(Data excerpts)
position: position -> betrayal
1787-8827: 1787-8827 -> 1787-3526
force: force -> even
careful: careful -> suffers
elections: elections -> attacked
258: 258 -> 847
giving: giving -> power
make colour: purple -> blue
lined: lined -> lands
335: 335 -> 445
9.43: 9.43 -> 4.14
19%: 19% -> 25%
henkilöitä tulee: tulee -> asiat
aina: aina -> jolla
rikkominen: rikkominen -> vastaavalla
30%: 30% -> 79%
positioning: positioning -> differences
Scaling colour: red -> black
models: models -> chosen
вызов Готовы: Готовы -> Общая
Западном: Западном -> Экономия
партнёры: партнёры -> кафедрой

## AIM
Could you repeat these rows word for word?

## TASK RESPONSE
position: position -> betrayal
1787-8827: 1787-8827 -> 1787-3526
force: force -> even
careful: careful -> suffers
elections: elections -> attacked
258: 258 -> 847
giving: giving -> power
make colour: purple -> blue
lined: lined -> lands
335: 335 -> 445
9.43: 9.43 -> 4.14
19%: 19% -> 25%
henkilöitä tulee: tulee -> asiat
aina: aina -> jolla
rikkominen: rikkominen -> vastaavalla
30%: 30% -> 79%
positioning: positioning -> differences
Scaling colour: red -> black
models: models -> chosen
вызов Готовы: Готовы -> Общая
Западном: Западном -> Экономия
партнёры: партнёры -> кафедрой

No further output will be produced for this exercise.